Sprut-B topu, yalnızca savaş alanında bağımsız hareket için donanımıyla ilgi çekici değildir. Kalibre ve düz namlu, yerli tankların toplarında kullanılan mühimmat aralığını kullanmanıza izin verir. Ayrı kartuş kovanları, tanksavar topçularının imha edilmesi için tüm hedeflerle başarılı bir şekilde savaşmayı mümkün kılar. Bu nedenle, düşman tanklarının imhası için alt kalibreli bir mermi VBM-17 vardır ve zayıf korunan hedeflere ve düşman insan gücüne ateş etmek için VOF-36 atışı amaçlanmıştır. Ayrıca, lazer ışını güdümlü 9M119 güdümlü füzeler, 2A45M topunun namlusundan fırlatılabilir.

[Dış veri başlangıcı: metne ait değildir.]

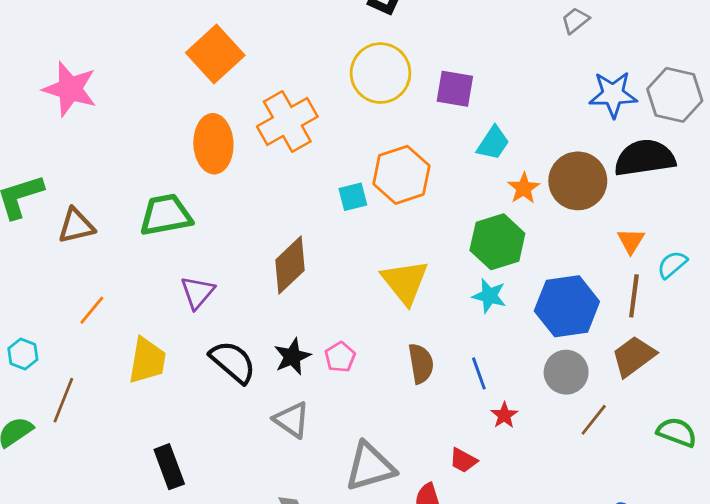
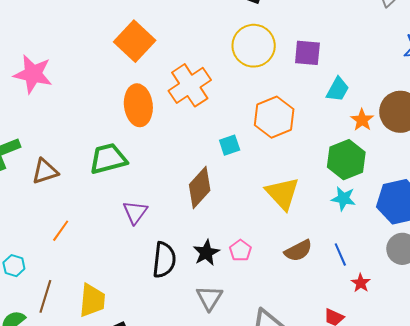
cyan square: (353, 197) -> (230, 145), moved
yellow trapezoid: (147, 361) -> (92, 300), moved
black semicircle: (233, 362) -> (164, 260), turned 60
brown semicircle: (421, 364) -> (298, 251), turned 76
gray triangle: (292, 420) -> (209, 298), turned 32

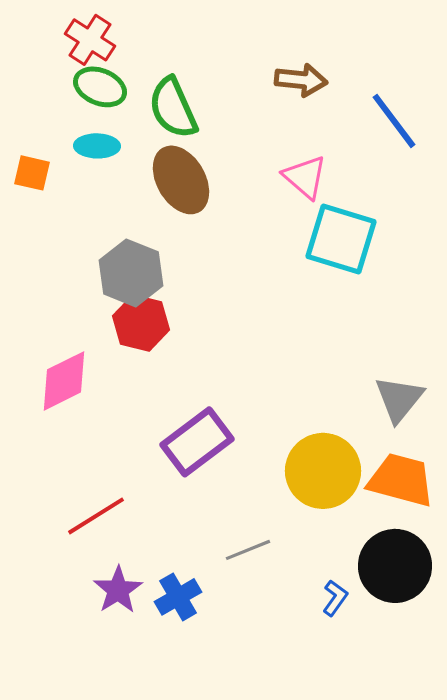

Bu tür mühimmat, dört kilometreye kadar doğrudan ateşle hedeflerin güvenilir şekilde vurulma yarıçapını arttırır ve ERA'nın arkasına 700-750 milimetre homojen zırhın nüfuz etmesini sağlar.

***

Kendinden tahrikli silahlar, topçularda şimdiye kadar kullanılan en orijinal fikirlerden biridir. Aynı zamanda, önemli bir dağıtım almamışlardır ve bunun birkaç nedeni vardır. İlk olarak, ilk tam teşekküllü SDO projelerinin ortaya çıktığı sırada, dünyanın önde gelen ülkeleri her silaha kendi traktörünü sağlayabilirdi veya sağlamaya çalıştı. Kendinden tahrikli ekipman sadece ekstra bir önlem gibi görünüyordu. İkinci neden, bu tür silahların üretiminin göreceli karmaşıklığıydı. Görünen basitliğe rağmen - motoru ve şanzımanı vagona monte etmek - tasarımcılar oldukça zor görevlerle karşı karşıya kaldılar. Her şeyin hızlı ve basit bir şekilde yapılmasını engelleyen ana faktör, ateşleme sırasında meydana gelen şoklar ve titreşimlerdi. Her motor böyle bir yükü kendi yapısına zarar vermeden kaldıramaz. Son olarak, kundağı motorlu silahların yaygın kullanımı, varsayımsal bir savaşın taktikleri hakkındaki görüşler tarafından engellendi. Aslında, SDO'ya gerçekten sadece iniş veya paraşütle iniş için uygun kompakt ve hafif toplara ihtiyaç duyan hava birlikleri tarafından ihtiyaç duyuldu. Bunun nedeni, mevcut uçakların nispeten düşük taşıma kapasitesiydi. Ağır askeri nakliye uçaklarının ve helikopterlerin ortaya çıkmasından sonra, Hava Kuvvetleri, onlar için "kombine silah" silahlarını ve traktörlerini tam olarak kullanabildi. Buna göre, kendinden tahrikli topçulara acil ihtiyaç ortadan kalktı.

Yine de LMS'yi görünüşte yararsız olduğu için çalıştırmamalısınız. Belirli bir durumda savaş alanında ve ötesinde bağımsız olarak hareket etme yeteneği, topçu askerlerinin hayatlarını kurtarabilir veya bir saldırının zamanında geri püskürtülmesini sağlayabilir. Kendinden tahrikli silah sınıfının, saha topçularının hareketliliğinin yüksek önceliğe sahip olduğu ve bir savaşın veya tüm operasyonun sonucunu büyük ölçüde etkileyebildiği İkinci Dünya Savaşı'nın bir sonucu olarak ortaya çıktığını hatırlamakta fayda var. Şu anda, dünyanın önde gelen orduları, son derece hareketli birimlerin yaratılmasını ima eden yeni yapılara geçiyor. Belki de dünya ordularının yeni görünümünde kendinden tahrikli silahlar için bir yer olacak.